Tous louent l’hospitalité de leur
pays d’accueil. « Cela fait 13 ans que je suis ici. Même pas une seule fois, on ne m’a demandé ma pièce
d’identité », se réjouit Ange Mercier Ouakam.
Le président de la communauté centrafricaine s’est tant intégré qu’il a obtenu aisément la double nationalité, après son mariage avec une Burkinabè qui lui a déjà donné une fille.
« Je ne me suis jamais confronté à un problème du fait que je suis étranger. Et aucun de mes compatriote ne m’a
fait cas de cela », note, pour sa part, l’étudiant Sylvain Yankoïssé.
Quand à Francial Libéngué, il a salué l’intégrité des Burkinabè. Un policier qui lui avait extorqué 10 mille FCFA à la frontière à son arrivée, le 30
novembre 2007, les lui ont remis en se « rappelant » qu’il y a un traité selon lequel, les Centrafricains n’ont pas besoin de visa d’entrée au Burkina et vice-versa.
A l’instar des autres étudiants
étrangers, Les Centrafricains doivent payer 16 fois plus que les burkinabè, dans les universités publiques, soit 250 mille FCFA contre 15 mille FCFA pour les nationaux.
Sur environ 200 étudiants recensés cette année, 49 seulement sont boursiers. Les autres dépendent de leurs parents, qui, quelque fois, sont à court d’argent. « Nos problèmes sont d’ordre académique », estime le président de cette communauté.
Pour y faire face, ils se sont réunis en association, reconnue par le ministère burkinabè des Affaires étrangères. Ce qui leur permet de s’entraider à la limite de leurs moyens. Ils se réunissent ainsi en session ordinaire une fois par trimestre et beaucoup plus fréquemment pour les membres du bureau de l’association.
Les Universités du Burkina
travaillent à harmonisation les frais d’inscription des nationaux et des autres. Mais cela ne concernera que les huit pays de l’Union économique et monétaire ouest africaine (Côte d’Ivoire,
Bénin, Niger, Sénégal, Burkina Faso, Togo, Mali et Guinée Bissau).

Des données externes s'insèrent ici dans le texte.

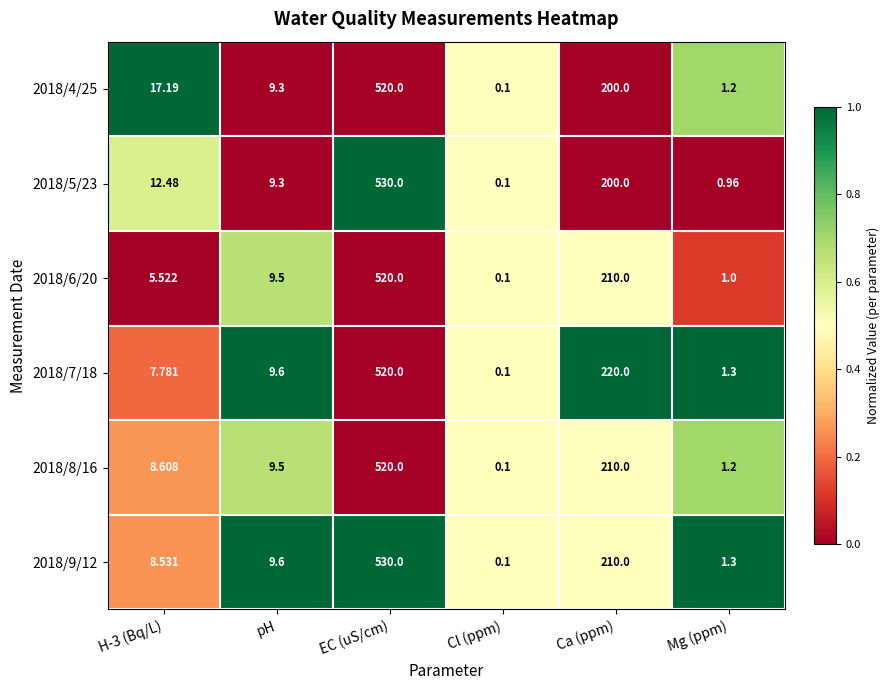

At which label does 2018/6/20 reach its minimum?

Cl (ppm)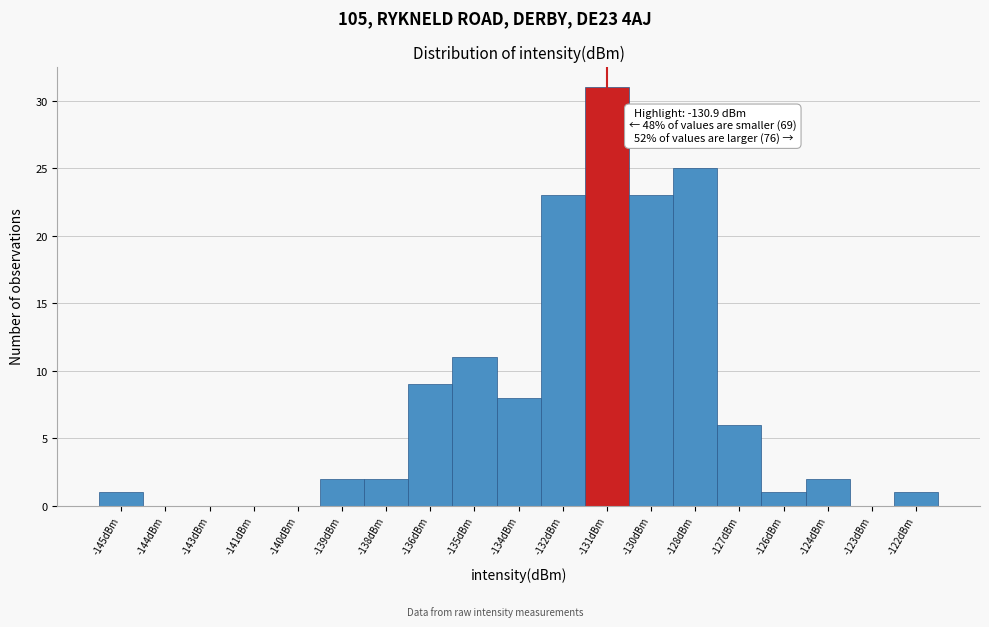

Reading left to right, what are all the values shown in this chart?

-145dBm=1	-144dBm=0	-143dBm=0	-141dBm=0	-140dBm=0	-139dBm=2	-138dBm=2	-136dBm=9	-135dBm=11	-134dBm=8	-132dBm=23	-131dBm=31	-130dBm=23	-128dBm=25	-127dBm=6	-126dBm=1	-124dBm=2	-123dBm=0	-122dBm=1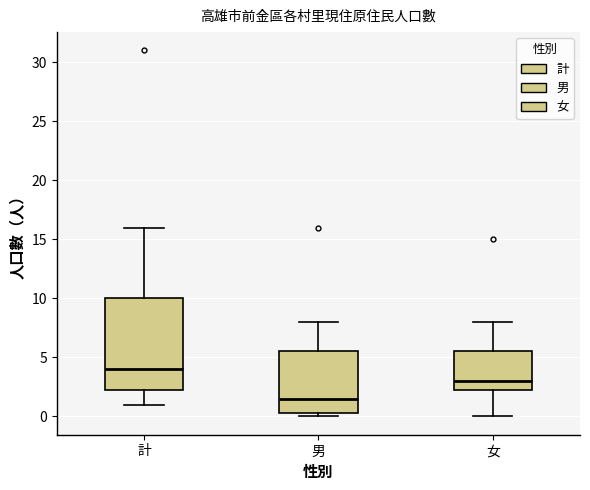

Comparing the boxes themselves (not the whiskers), which one is the tallest?

計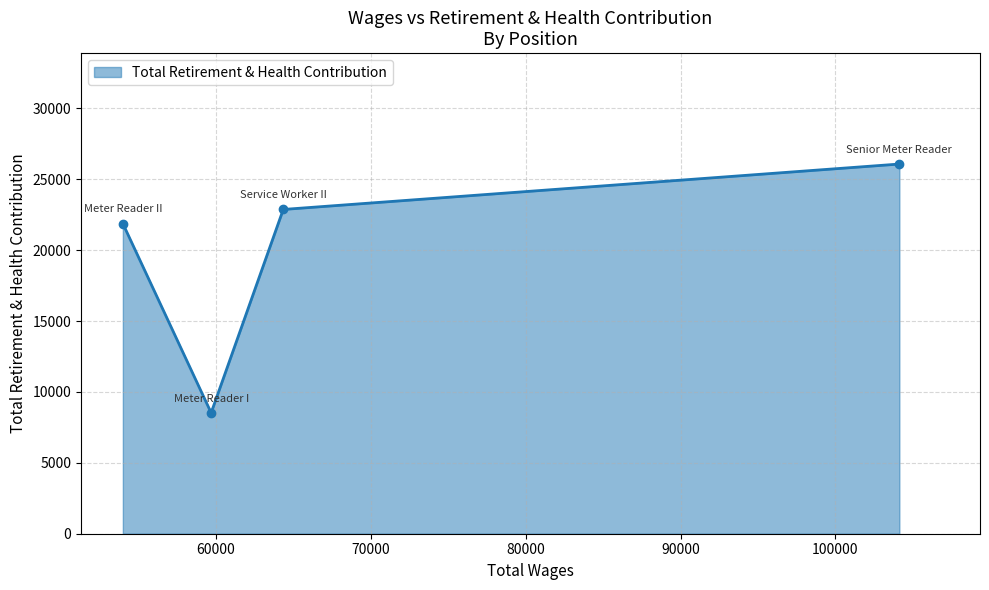

Does the chart display data point markers on the line(s)?

No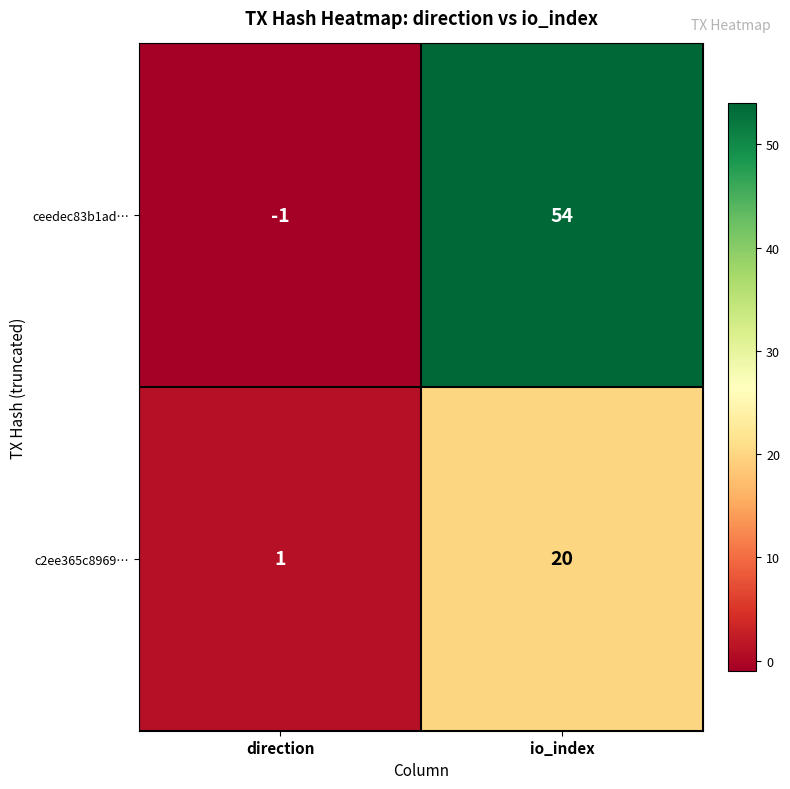

What is the greatest value displayed?

54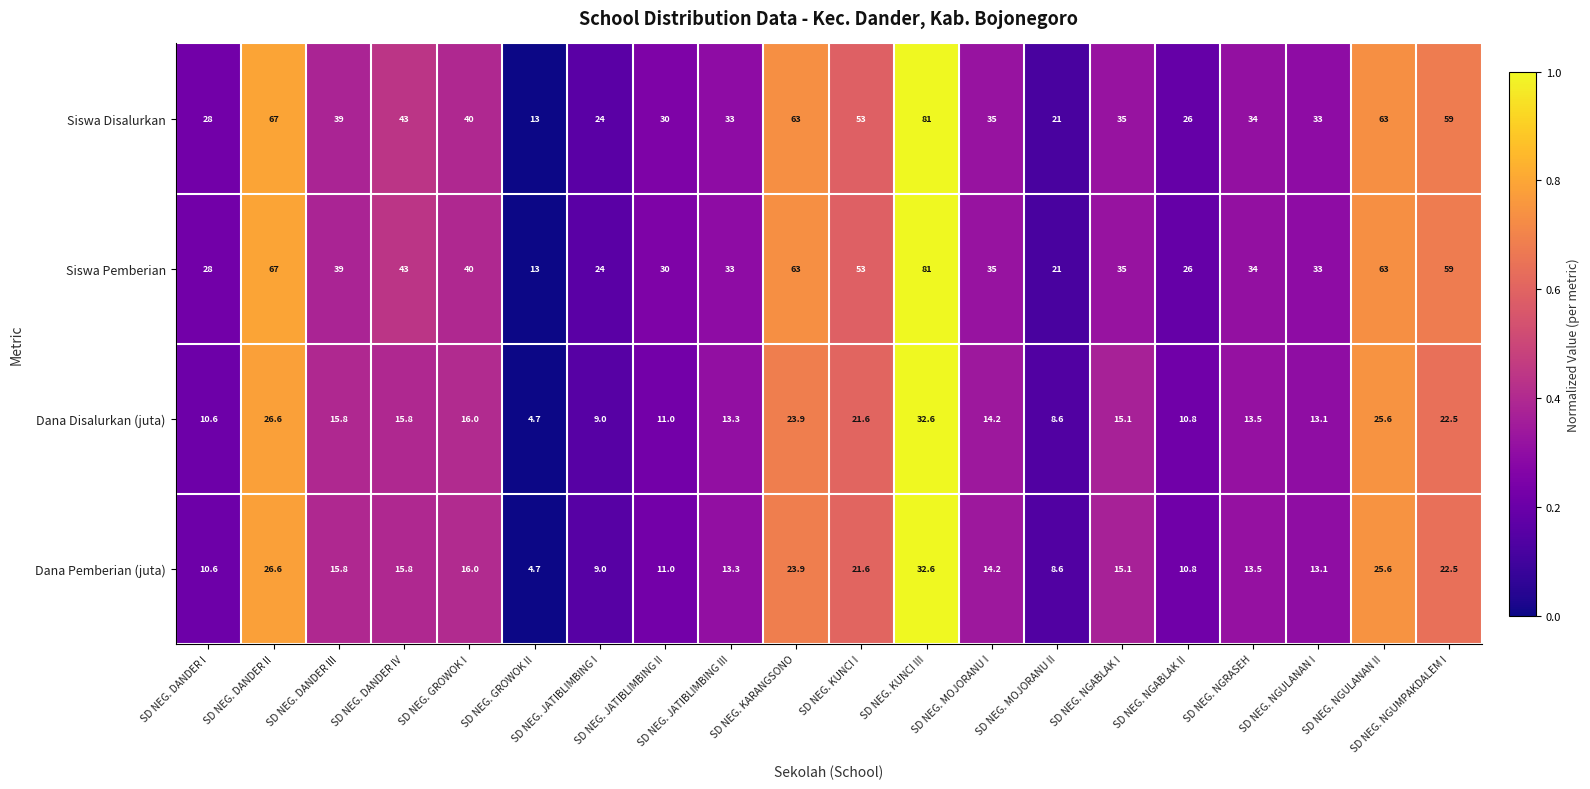

What value does the Siswa Disalurkan series have at SD NEG. DANDER III?

39.0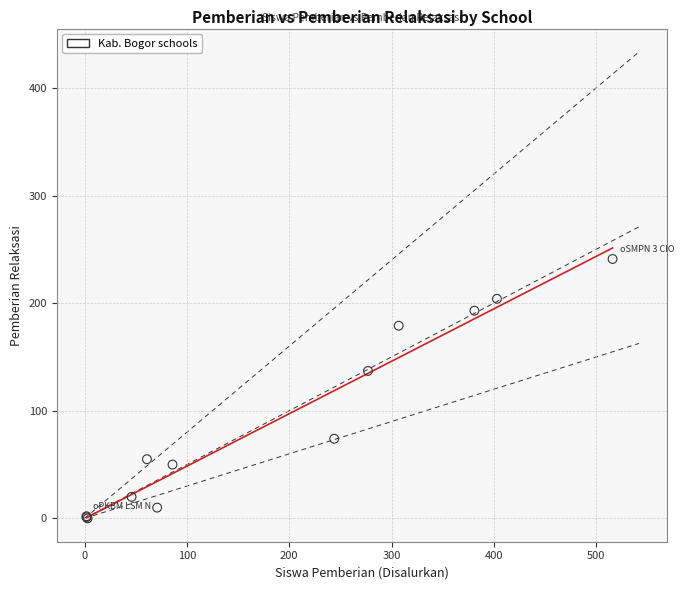

What Y value in the scatter plot is closest to 120?

137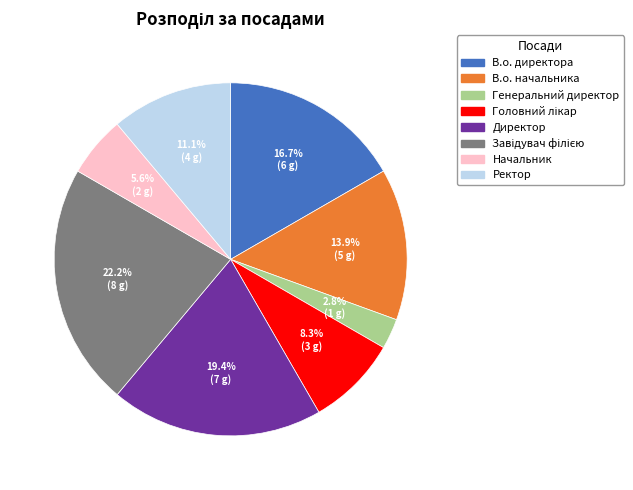

To the nearest percent, what is the difference between the Начальник and В.о. директора slice percentages?

11%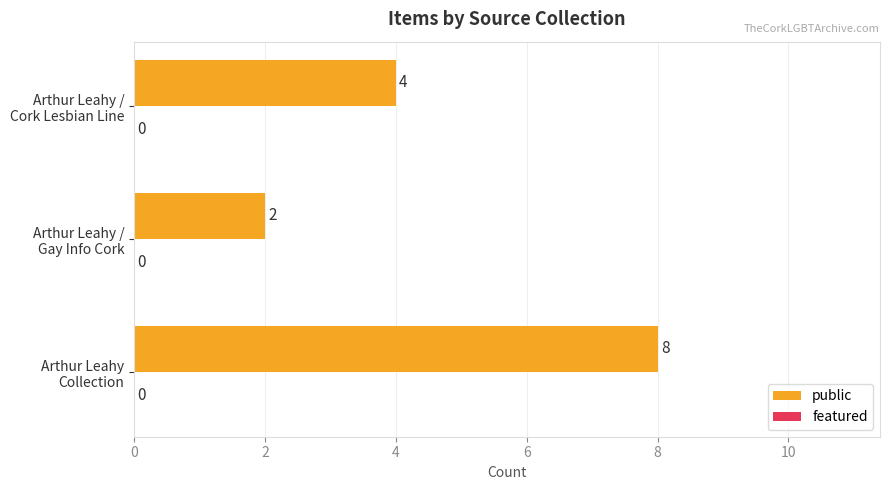

What is the maximum value shown in the chart?

8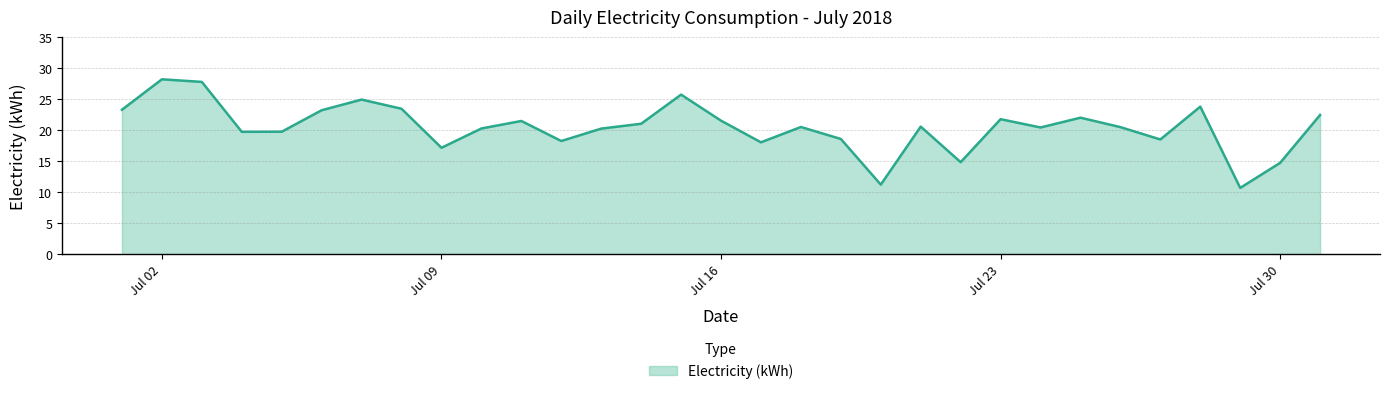

How many interior local peaks (higher than both neighbors) does the data have?

9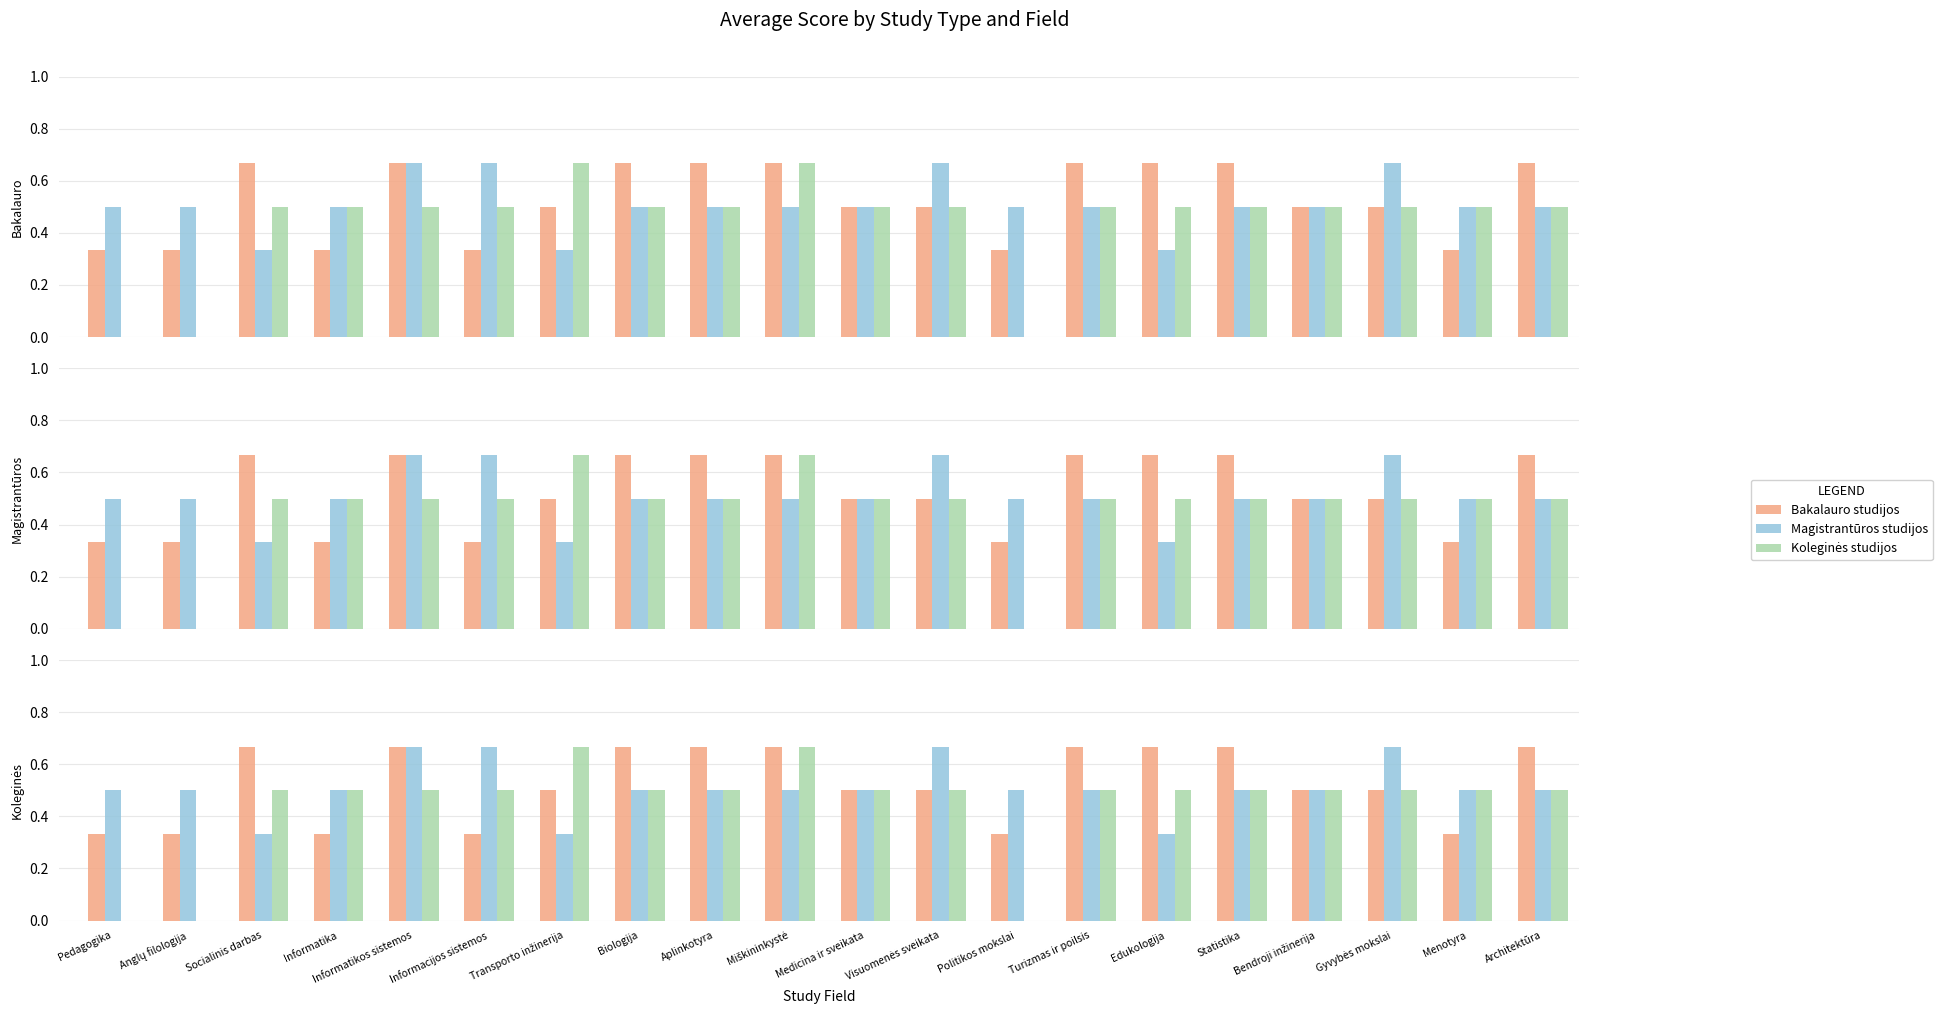

At Socialinis darbas, list the series in order from smallest to largest.

Magistrantūros studijos, Koleginės studijos, Bakalauro studijos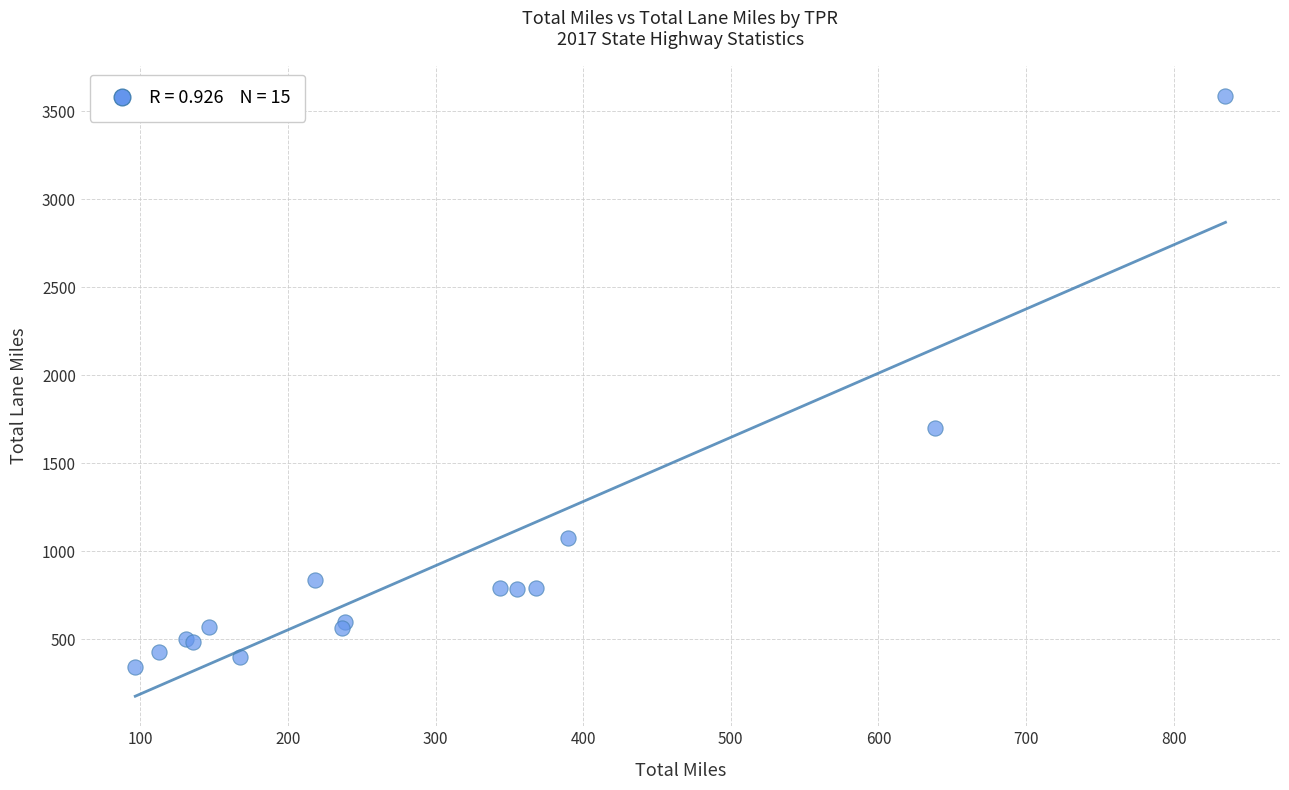

What Y value in the scatter plot is closest to 1964?

1702.0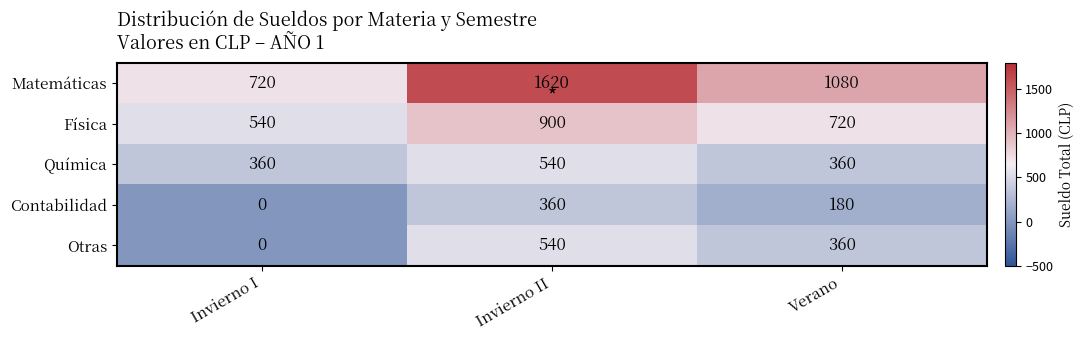

Count the number of categories in the chart.

3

En dépit de ces difficultés, les jeunes Centrafricains, qui réussissent à terminer leurs études, sont satisfaits des fruits récoltés. M. Ouakam et sa
famille sont logés par le service.
Son souhait « le plus cher » est la levée des barrières dans le monde. « Que tu sois Indien Centrafricain,
Ivoirien…une fois que tu vis au Burkina ou dans la sous région, on doit te considérer comme si tu étais chez toi. C’est un peu comme cela que moi je comprends la libre circulation des biens et
des personnes ».
En entendant, quelques jeunes Centrafricains se
sont offert un stand à l’Exposition des produits des communautés vivant au Burkina. Ils y ont présenté des statuettes et des tableaux en ébène, venant du pays, aux côtés de 16 autres communautés,
y compris celle des burkinabè.
Pour la 9ème fois, le Burkina a organisé des journées pour célébrer et promouvoir la cohabitation pacifique entre les différentes communautés qu'il abrite. Cette édition, démarrée vendredi et
devant prendre fin ce dimanche, se tient sous le thème « Paix et Intégration».